Только… гордость, преданность и нежность
Никогда не будут
На весах…

«Делайте, как я говорю, и не делайте, как я делаю» – основополагающий моральный принцип «эпохи застоя» был чужд ему предельно. И эпоха ответила на это полной взаимностью.

Поэзия Матиевского. Совершенно сознательно, отнюдь не из стилистических соображений говорю «поэзия». Девальвация этого слова в современном языке очевидна. «Поэзия Блока» и «поэзия Сидорова» (Иванова, Петрова) сосуществуют. Ощутима только как бы количественная разница: так, если «поэзия Блока» имеет потенциал в 95 неких условных «поэтических единиц», то «поэзия Петрова» (Иванова, Сидорова) заключает в себе полторы или две, но точно такие же «единицы». Хотя совершенно ясно, что существуют «поэзия Блока» и «стихи Иванова» (Петрова, Сидорова) – ни в какие количественные отношения между собой не вступающие. И вот, отдавая себе самый трезвый отчёт, говорю: поэзия Матиевского.
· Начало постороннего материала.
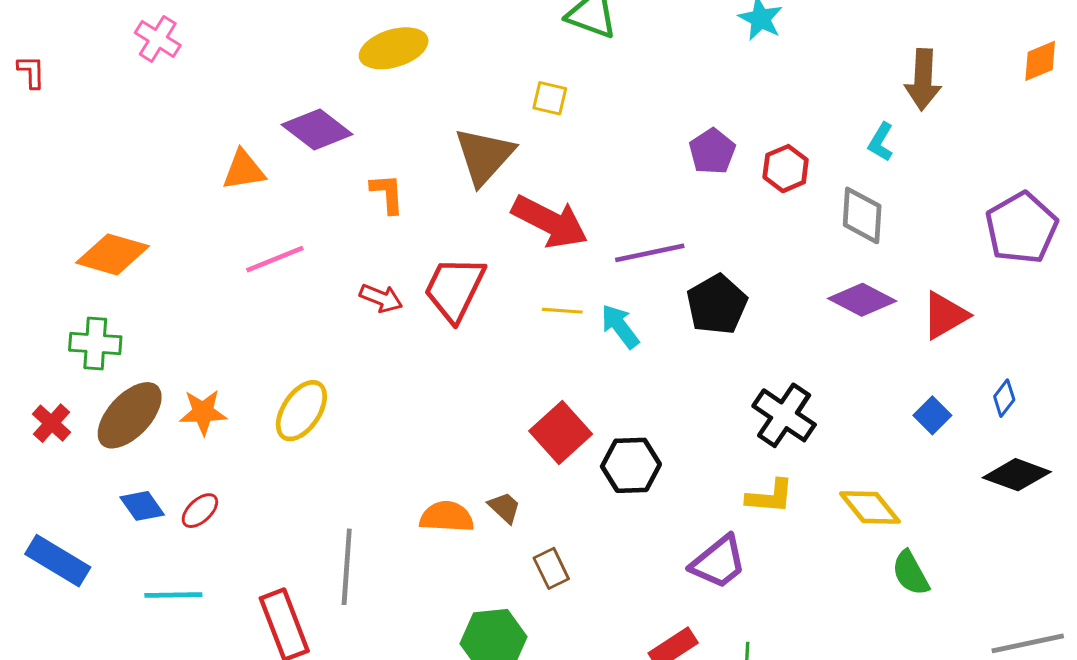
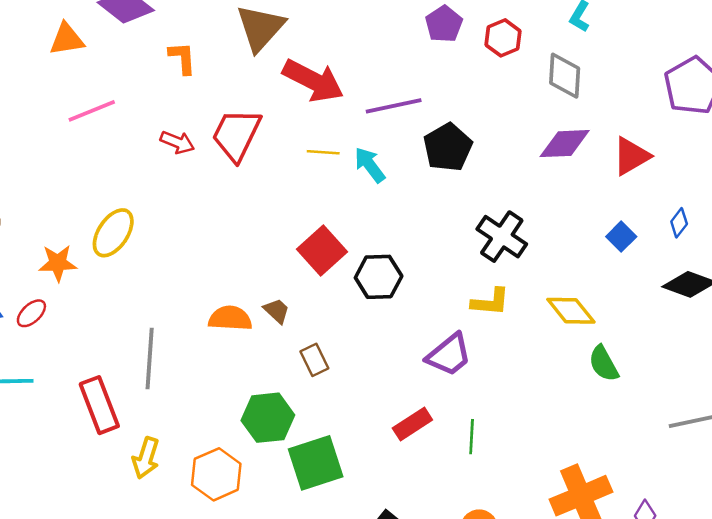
purple diamond: (862, 300) -> (565, 144), turned -30
orange star: (203, 412) -> (58, 263), moved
В своей самой программной и одновременно итоговой поэме «На круги своя» он писал:

Твой идеал: или пришлец извне,
Или
Кровосмешенье всех поэтов
При Боге или Сатане…

Не впервые в русской поэзии нашего века высказывалась подобная мысль. В 20-е годы о «преодолении односторонности поэтических школ» громогласно заявляли конструктивисты, параллельно в Петрограде ученик Гумилёва по «Цеху поэтов», оригинальный и совершенно забытый ныне Сергей Нельдихен формулировал идеи «литературного синтетизма». Правда, спустя полвека, в середине 70-х, вроде бы и не было уже никакой нужды преодолевать односторонность поэтических школ, ибо таковых в дружной «стране Поэзия» по определению не было – и быть не могло. Тем не менее оставался богатейший и противоречивый опыт русской поэзии первой трети века – существовал уже не как противостояние различных школ, но скорей как множество индивидуальных стилевых оппозиций. И само наличие такого опыта предполагало (и предлагало) выбор одного из трёх различных путей. Первый из них – «верное следование» одной из традиций (в идеале преследующее цель «перетерентеть Терентьева», говоря словами ещё одного полузабытого поэта 20-х годов). Второй путь – механическое соединение тех или иных стилевых элементов, своего рода «прибавление дородности Ивана Павловича к развязности Балтазар Балтазарыча». И наконец, имеется третий путь: поиск органического стиля (литературный синтетизм, «кровосмешение») – попытка снятия противоречий «односторонних поэтических школ» на новом уровне поэтического мышления. Понятно, что подобный синтез под силу только таланту. Более того, это, наверное, единственный способ «появления на свет» крупного поэта.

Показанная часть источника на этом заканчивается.